ASSIGNMENT =>
Your response must consist of the listing below, repeated exactly.

═══ INPUT DATA ═══

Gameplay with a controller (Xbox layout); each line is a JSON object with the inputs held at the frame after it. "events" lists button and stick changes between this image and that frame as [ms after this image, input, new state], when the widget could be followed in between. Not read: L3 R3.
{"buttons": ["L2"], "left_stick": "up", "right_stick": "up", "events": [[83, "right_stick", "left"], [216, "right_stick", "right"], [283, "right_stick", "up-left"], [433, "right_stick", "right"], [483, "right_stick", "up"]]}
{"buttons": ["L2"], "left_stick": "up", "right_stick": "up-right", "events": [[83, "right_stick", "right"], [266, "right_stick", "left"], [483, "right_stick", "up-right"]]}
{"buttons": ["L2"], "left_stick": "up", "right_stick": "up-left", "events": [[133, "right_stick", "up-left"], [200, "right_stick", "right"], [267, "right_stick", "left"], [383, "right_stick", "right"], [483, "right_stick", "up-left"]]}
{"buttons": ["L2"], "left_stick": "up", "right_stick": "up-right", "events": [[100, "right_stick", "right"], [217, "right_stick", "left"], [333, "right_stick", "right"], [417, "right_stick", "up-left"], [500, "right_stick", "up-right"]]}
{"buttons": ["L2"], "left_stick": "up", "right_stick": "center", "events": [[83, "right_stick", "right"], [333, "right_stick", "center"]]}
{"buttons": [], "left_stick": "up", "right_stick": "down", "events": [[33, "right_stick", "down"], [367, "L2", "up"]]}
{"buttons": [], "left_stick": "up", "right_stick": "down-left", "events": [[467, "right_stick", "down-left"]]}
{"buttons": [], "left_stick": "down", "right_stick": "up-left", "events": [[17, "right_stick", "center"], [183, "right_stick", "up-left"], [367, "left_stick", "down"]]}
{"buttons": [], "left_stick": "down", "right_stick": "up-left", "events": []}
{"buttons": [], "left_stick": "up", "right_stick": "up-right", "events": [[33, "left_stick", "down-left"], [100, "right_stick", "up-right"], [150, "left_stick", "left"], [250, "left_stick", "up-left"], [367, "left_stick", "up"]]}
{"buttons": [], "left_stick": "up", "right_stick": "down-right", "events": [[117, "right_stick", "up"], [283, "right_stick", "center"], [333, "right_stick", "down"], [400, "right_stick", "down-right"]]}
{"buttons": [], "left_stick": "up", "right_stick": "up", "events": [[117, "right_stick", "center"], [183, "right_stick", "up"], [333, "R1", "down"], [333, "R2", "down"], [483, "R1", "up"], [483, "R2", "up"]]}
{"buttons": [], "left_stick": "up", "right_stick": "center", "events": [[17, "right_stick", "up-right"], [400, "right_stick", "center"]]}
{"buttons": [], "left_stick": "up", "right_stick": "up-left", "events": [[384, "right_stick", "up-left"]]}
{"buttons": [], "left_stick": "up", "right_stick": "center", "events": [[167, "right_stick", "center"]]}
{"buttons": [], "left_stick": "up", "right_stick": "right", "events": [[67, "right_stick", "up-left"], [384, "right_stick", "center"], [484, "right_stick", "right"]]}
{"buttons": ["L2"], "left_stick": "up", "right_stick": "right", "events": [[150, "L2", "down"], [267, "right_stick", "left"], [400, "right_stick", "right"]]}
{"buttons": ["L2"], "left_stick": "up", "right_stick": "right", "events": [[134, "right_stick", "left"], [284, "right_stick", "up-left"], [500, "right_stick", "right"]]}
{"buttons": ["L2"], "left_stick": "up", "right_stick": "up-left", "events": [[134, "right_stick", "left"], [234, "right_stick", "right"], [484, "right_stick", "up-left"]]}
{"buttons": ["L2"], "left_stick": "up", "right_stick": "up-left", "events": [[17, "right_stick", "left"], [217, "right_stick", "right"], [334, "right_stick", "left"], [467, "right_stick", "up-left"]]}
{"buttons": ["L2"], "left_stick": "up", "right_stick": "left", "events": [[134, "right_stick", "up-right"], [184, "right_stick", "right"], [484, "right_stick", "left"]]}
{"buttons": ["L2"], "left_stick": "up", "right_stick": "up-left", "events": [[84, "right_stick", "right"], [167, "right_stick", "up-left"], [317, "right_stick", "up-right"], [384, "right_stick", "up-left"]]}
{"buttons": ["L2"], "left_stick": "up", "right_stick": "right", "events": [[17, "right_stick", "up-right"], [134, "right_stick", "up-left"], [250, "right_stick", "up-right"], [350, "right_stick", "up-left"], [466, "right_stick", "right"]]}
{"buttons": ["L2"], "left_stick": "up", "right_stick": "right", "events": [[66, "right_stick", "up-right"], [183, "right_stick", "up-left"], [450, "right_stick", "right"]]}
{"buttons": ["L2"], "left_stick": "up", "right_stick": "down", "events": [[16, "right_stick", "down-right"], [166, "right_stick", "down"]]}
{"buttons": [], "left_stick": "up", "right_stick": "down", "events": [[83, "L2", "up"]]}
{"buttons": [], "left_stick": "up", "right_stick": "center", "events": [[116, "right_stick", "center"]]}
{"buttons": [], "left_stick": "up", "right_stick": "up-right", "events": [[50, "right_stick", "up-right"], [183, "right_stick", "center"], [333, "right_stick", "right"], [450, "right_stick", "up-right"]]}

═══

WORKED SOLUTION =>
Gameplay with a controller (Xbox layout); each line is a JSON object with the inputs held at the frame after it. "events" lists button and stick changes between this image and that frame as [ms after this image, input, new state], when the widget could be followed in between. Not read: L3 R3.
{"buttons": ["L2"], "left_stick": "up", "right_stick": "up", "events": [[83, "right_stick", "left"], [216, "right_stick", "right"], [283, "right_stick", "up-left"], [433, "right_stick", "right"], [483, "right_stick", "up"]]}
{"buttons": ["L2"], "left_stick": "up", "right_stick": "up-right", "events": [[83, "right_stick", "right"], [266, "right_stick", "left"], [483, "right_stick", "up-right"]]}
{"buttons": ["L2"], "left_stick": "up", "right_stick": "up-left", "events": [[133, "right_stick", "up-left"], [200, "right_stick", "right"], [267, "right_stick", "left"], [383, "right_stick", "right"], [483, "right_stick", "up-left"]]}
{"buttons": ["L2"], "left_stick": "up", "right_stick": "up-right", "events": [[100, "right_stick", "right"], [217, "right_stick", "left"], [333, "right_stick", "right"], [417, "right_stick", "up-left"], [500, "right_stick", "up-right"]]}
{"buttons": ["L2"], "left_stick": "up", "right_stick": "center", "events": [[83, "right_stick", "right"], [333, "right_stick", "center"]]}
{"buttons": [], "left_stick": "up", "right_stick": "down", "events": [[33, "right_stick", "down"], [367, "L2", "up"]]}
{"buttons": [], "left_stick": "up", "right_stick": "down-left", "events": [[467, "right_stick", "down-left"]]}
{"buttons": [], "left_stick": "down", "right_stick": "up-left", "events": [[17, "right_stick", "center"], [183, "right_stick", "up-left"], [367, "left_stick", "down"]]}
{"buttons": [], "left_stick": "down", "right_stick": "up-left", "events": []}
{"buttons": [], "left_stick": "up", "right_stick": "up-right", "events": [[33, "left_stick", "down-left"], [100, "right_stick", "up-right"], [150, "left_stick", "left"], [250, "left_stick", "up-left"], [367, "left_stick", "up"]]}
{"buttons": [], "left_stick": "up", "right_stick": "down-right", "events": [[117, "right_stick", "up"], [283, "right_stick", "center"], [333, "right_stick", "down"], [400, "right_stick", "down-right"]]}
{"buttons": [], "left_stick": "up", "right_stick": "up", "events": [[117, "right_stick", "center"], [183, "right_stick", "up"], [333, "R1", "down"], [333, "R2", "down"], [483, "R1", "up"], [483, "R2", "up"]]}
{"buttons": [], "left_stick": "up", "right_stick": "center", "events": [[17, "right_stick", "up-right"], [400, "right_stick", "center"]]}
{"buttons": [], "left_stick": "up", "right_stick": "up-left", "events": [[384, "right_stick", "up-left"]]}
{"buttons": [], "left_stick": "up", "right_stick": "center", "events": [[167, "right_stick", "center"]]}
{"buttons": [], "left_stick": "up", "right_stick": "right", "events": [[67, "right_stick", "up-left"], [384, "right_stick", "center"], [484, "right_stick", "right"]]}
{"buttons": ["L2"], "left_stick": "up", "right_stick": "right", "events": [[150, "L2", "down"], [267, "right_stick", "left"], [400, "right_stick", "right"]]}
{"buttons": ["L2"], "left_stick": "up", "right_stick": "right", "events": [[134, "right_stick", "left"], [284, "right_stick", "up-left"], [500, "right_stick", "right"]]}
{"buttons": ["L2"], "left_stick": "up", "right_stick": "up-left", "events": [[134, "right_stick", "left"], [234, "right_stick", "right"], [484, "right_stick", "up-left"]]}
{"buttons": ["L2"], "left_stick": "up", "right_stick": "up-left", "events": [[17, "right_stick", "left"], [217, "right_stick", "right"], [334, "right_stick", "left"], [467, "right_stick", "up-left"]]}
{"buttons": ["L2"], "left_stick": "up", "right_stick": "left", "events": [[134, "right_stick", "up-right"], [184, "right_stick", "right"], [484, "right_stick", "left"]]}
{"buttons": ["L2"], "left_stick": "up", "right_stick": "up-left", "events": [[84, "right_stick", "right"], [167, "right_stick", "up-left"], [317, "right_stick", "up-right"], [384, "right_stick", "up-left"]]}
{"buttons": ["L2"], "left_stick": "up", "right_stick": "right", "events": [[17, "right_stick", "up-right"], [134, "right_stick", "up-left"], [250, "right_stick", "up-right"], [350, "right_stick", "up-left"], [466, "right_stick", "right"]]}
{"buttons": ["L2"], "left_stick": "up", "right_stick": "right", "events": [[66, "right_stick", "up-right"], [183, "right_stick", "up-left"], [450, "right_stick", "right"]]}
{"buttons": ["L2"], "left_stick": "up", "right_stick": "down", "events": [[16, "right_stick", "down-right"], [166, "right_stick", "down"]]}
{"buttons": [], "left_stick": "up", "right_stick": "down", "events": [[83, "L2", "up"]]}
{"buttons": [], "left_stick": "up", "right_stick": "center", "events": [[116, "right_stick", "center"]]}
{"buttons": [], "left_stick": "up", "right_stick": "up-right", "events": [[50, "right_stick", "up-right"], [183, "right_stick", "center"], [333, "right_stick", "right"], [450, "right_stick", "up-right"]]}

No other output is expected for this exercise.